Outdoors: Jerky Made Easy

— Mike Zlotnicki • April 2017

Fall and winter hunting seasons are over, spring turkey season is just beginning and the fish are starting to bite. What to do?

If you had a successful deer or waterfowl season, try making jerky. It’s relatively easy, and even non-hunters love it. Here are a few tips to get you started. I’ve been doing it for about 20 or so years and have learned a bit along the way.

When I harvest a deer in the fall, I bone out at least one of the hams and separate the roasts, then I cut those into fist-sized chunks to freeze. That makes them easier to handle during the cutting process.

Outdoors: Jerky Made Easy

Venison jerky is easy to make and delicious to eat. Photo by Mike Zlotnicki

I bought a Cabela’s electric slicer to make the task easier, but the key to cutting jerky is use frozen or mostly frozen meat. You want slices 5 to 8 millimeters thick, and it’s much harder to do that with fresh or thawed meat. You simply want a thin, consistent cut. Too thick and the meat takes too long to cure; too thin and it can get brittle and too crunchy.

After cutting, you need a marinade or rub. I’m sure a quick Google search will yield a blue million options, but after much experimentation, this is my go-to: Allegro marinades out of Paris, Tenn. They’re available in most Triangle food stores. The company makes many flavors, but Original and Hot & Spicy are my main marinades. I will use Teriyaki when making jerky for younger palates. Personally, I like my head to sweat a little while I’m eating jerky.

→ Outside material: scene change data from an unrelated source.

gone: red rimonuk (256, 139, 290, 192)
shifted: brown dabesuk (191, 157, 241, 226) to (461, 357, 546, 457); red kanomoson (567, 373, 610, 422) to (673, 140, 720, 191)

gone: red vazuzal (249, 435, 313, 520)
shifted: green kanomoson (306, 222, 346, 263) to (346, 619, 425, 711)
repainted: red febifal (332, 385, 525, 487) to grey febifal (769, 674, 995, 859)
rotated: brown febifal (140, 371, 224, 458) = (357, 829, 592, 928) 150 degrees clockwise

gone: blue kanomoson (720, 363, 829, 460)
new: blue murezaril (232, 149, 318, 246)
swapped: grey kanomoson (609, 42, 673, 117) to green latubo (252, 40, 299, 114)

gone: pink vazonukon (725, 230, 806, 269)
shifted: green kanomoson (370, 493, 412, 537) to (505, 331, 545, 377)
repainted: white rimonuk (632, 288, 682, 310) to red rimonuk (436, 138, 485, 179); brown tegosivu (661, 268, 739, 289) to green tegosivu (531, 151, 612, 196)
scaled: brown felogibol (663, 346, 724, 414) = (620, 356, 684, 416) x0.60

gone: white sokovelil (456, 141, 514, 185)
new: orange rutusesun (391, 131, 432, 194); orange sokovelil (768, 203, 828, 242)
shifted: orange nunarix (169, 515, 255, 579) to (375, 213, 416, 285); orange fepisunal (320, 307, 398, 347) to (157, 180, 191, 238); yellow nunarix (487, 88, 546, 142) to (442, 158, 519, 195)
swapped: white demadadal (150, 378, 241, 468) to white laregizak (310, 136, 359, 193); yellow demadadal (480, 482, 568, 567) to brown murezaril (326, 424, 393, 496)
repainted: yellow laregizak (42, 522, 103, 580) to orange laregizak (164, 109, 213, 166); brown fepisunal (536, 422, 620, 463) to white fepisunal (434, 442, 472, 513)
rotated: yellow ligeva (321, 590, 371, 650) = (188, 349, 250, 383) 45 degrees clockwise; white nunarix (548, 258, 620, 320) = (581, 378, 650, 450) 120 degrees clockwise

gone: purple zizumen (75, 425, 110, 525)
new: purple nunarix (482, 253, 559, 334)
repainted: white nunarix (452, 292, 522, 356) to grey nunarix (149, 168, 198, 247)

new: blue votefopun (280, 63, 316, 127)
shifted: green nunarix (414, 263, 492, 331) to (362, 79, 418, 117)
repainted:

I marinate meat strips in the marinade overnight, then shake lightly and place the meat on the dehydrator. My model has five slotted trays and a glorified blow dryer that inserts down in the middle. I flip my bottom pieces and move my trays around once at the three-hour mark, and six to eight hours later, I have jerky. To test, I take a piece and bend it about in half. When I see white fibers within the cut, I know it’s done.

I use a commercial dehydrator – a very low-end model of uncertain vintage – and I think all it costs me is product volume and time drying. A quick look at the Cabela’s website shows models from $80 to $250. Don’t forget: The dehydrator works just as well on fruits and vegetables – and on beef when you run out of game meat. Just make sure you get the leanest beef cuts for jerky. Brisket, London broil and the like work fine. Fat and marbling are conducive to nice steaks and roasts, but not good jerky.

For anyone wanting to go the conventional oven route, no problem. You want your oven at 150 to 180 F. Remember that you are drying, not cooking. Line the bottom of the oven with aluminum foil. You can place your meat slices on the oven grates, or pin each with a toothpick and hang them. Leave the oven door ajar as if you were broiling and let it ride. Again, check in a few hours and test the texture by bending and biting before removing.

Making jerky gives a whole new life to your freezer meat. It works with waterfowl and larger game birds like pheasant and turkey. Just make sure to remove all visible fat from any meat you work with. And while the sodium in the marinades I mention should act as a preservative of sorts, I freeze my finished jerky if it’s not to be consumed immediately. Wild-game jerky ranks right up there with any method I employ to prepare game meat for the table. Give it a try.